Thursday, December 29, 2022

It’s convenience that wastes our efforts to achieve a sustainable planet.

 

I’ve written about the problems with solid waste in our society and I’ve recently seen discussions about our “waste” problems.  I said “solid waste” because we are also wasting our time and efforts if we don’t recognize something:  All the strategies to confront the problem are piecemeal reactions to the symptom (the waste) and not the overall cause:  Convenience itself.

We’ve all heard about indigenous people who can live in harmony with natural processes, but population density is the enemy of sustainability.  Because of it, it just isn’t convenient to deal with our waste stream in a sustainable manner.  

You can’t have composing in the city or even in the suburbs (if your neighbors are finicky).  Other products come in convenient packaging with multiple types of plastic, most of which gets contaminated with food waste.  Convenient “pop top” tin cans leave lots of food waste inside unless one inconveniently spends a lot of time getting the food out of them.  Meat products come with cosmetic diapers and multiple layers of plastic that a day after use, stink, forcing you to get rid of them fast.  They can’t be recycled and serve almost no purpose other than removing our consciousness from the fact that we’re dealing with the inside of a formerly living animal.  It all has to go to the landfill, and it has to go there quickly.

In rural areas we can grow our own food and compost all organic matter.  If the packaging of the things we still have to buy from the grocery were to be better, (do we really need six kinds of plastic containers?  I’ve seen individually wrapped apples!) our landfill needs would minimal, and the landfills would have a better quality of waste.

Online shopping is convenient.  The multiple boxing of the products is waste.  The two-and-a-half-ton truck that delivers a package of eyedrops or a pair of shoes wastes a lot of fuel for a few ounces, sometimes, most of the ounces are packaging. 

Marvin Harris in Cannibals and Kings, The origin of cultures, wrote that the invention of agriculture lead to most individuals actually needing more hours of work per day just to feed themselves.  The fact that it may have also led to civilization as we know it because it allowed for specialization is great; but it failed to lead to a component of our communities that specializes in waste reduction and disposal. 

It just wasn’t convenient.

Monday, December 5, 2022

Why is it so dark? when does the sun come back?

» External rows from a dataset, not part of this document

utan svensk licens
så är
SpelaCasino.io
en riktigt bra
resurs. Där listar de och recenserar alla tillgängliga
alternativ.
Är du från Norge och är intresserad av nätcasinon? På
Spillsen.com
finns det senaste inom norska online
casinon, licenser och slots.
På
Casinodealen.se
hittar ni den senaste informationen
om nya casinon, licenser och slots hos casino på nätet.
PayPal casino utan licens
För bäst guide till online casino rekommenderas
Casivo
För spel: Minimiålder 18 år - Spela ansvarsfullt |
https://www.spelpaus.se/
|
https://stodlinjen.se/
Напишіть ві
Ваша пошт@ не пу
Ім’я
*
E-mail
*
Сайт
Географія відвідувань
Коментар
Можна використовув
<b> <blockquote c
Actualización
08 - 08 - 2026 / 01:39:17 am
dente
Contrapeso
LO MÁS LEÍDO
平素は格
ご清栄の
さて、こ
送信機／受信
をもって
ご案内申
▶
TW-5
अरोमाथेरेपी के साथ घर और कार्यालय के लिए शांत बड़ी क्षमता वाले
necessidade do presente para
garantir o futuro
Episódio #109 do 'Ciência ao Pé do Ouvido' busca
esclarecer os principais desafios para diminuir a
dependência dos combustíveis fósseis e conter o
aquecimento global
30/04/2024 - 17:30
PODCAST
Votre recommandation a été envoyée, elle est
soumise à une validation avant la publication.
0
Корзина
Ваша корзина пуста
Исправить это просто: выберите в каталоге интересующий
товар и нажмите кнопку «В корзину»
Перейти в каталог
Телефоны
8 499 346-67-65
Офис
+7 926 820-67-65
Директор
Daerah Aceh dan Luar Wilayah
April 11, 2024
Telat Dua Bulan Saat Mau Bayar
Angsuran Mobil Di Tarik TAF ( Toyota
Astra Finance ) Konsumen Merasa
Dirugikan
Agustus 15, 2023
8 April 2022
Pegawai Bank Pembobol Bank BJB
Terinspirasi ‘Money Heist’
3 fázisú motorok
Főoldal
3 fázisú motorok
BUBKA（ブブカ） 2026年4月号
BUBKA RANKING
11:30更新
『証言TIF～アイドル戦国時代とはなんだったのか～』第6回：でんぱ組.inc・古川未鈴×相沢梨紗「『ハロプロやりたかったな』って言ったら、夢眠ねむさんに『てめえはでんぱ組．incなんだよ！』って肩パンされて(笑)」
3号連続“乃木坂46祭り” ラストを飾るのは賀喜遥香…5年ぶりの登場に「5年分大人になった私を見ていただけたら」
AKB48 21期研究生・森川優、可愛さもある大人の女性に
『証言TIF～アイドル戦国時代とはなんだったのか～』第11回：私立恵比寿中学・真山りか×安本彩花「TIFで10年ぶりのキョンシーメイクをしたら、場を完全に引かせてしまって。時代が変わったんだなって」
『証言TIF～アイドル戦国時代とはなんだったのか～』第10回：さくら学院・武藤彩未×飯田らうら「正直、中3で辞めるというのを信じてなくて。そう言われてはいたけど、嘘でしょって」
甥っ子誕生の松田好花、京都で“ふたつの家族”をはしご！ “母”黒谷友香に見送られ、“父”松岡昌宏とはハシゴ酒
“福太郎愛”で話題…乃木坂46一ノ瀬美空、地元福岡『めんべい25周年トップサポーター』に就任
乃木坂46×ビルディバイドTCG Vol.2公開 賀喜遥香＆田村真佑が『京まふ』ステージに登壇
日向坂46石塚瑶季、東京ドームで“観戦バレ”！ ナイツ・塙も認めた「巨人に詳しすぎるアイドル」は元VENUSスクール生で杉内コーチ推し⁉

 Wait!   Dec. 5 is the earliest sunset; the shortest day and longest night is on December 21 (sometimes dec. 20 or 22) and the latest sunrise isn’t until Jan. 6?  How can that be?

My friend, Bill has suggested the twin holidays of “Quitzel” for December 5 and “Startzel” for January 6.  I call the time between these dates “the Pit”, it is our time with the most depressing days of darkness.  But the apparently random dates and disconnect from our clock time?  Have you ever seen the asymmetrical figure eight on a globe?  That’s the analemma.  You can make one by marking the tip of the shadow from a short pole at 12:00 noon every few days for a year (here’s a link to Wikipedia:  https://en.wikipedia.org/wiki/Analemma).  So, the length of daylight changes throughout the year, and 12 noon isn’t even in the middle of that day!

Our orbit isn’t a perfect circle, and the sun isn’t in the middle of it.  The reason for the asymmetry in daylength around 12:00 noon and the date of the solstice is the asymmetry of earth’s orbit and the acceleration of our planet as it approaches its nearest to the sun at perihelion on Dec. 20, 21, 22 (date dependent on where we are among non-leap years and leap year).  Remember, our 12:00 noon is a construct defined by our steadily running clock, and a year is 365.24 days long.  The length of daylight from the sun isn’t steady.  Our orbit adds one whole day/night cycle during our year.  How much light time each day is changed depending on where we are in our orbit.

The velocity of Earth is at its maximum at the point of perihelion, therefore the approximately (average) 12 hours of light in a day due to Earth's rotation gets changed by the greater fraction of Earth's progress in its orbit during that 24-hour period of clock time (more gets done on the orbit per "day".  Of course, this is complicated by the fact that the actual "sun day" is also changed because the angle toward the sun is changing rapidly as 12:00 noon rolls around...  “Straight up at the sun at noon is changing, we’re moving perpendicular to that direction.  It is further complicated because it is the point in time in which Earth's acceleration (angular momentum) is greatest which brings relativistic time dilation into its maximum.  Even time isn't symmetrical throughout the year! 

The 23.5-degree tilt of Earth’s axis makes all the numbers different dependent on how far you are from the equator… but that’s another problem. 

 Do do do do do, up ahead! there's a signpost... you're in the Twilight Zone.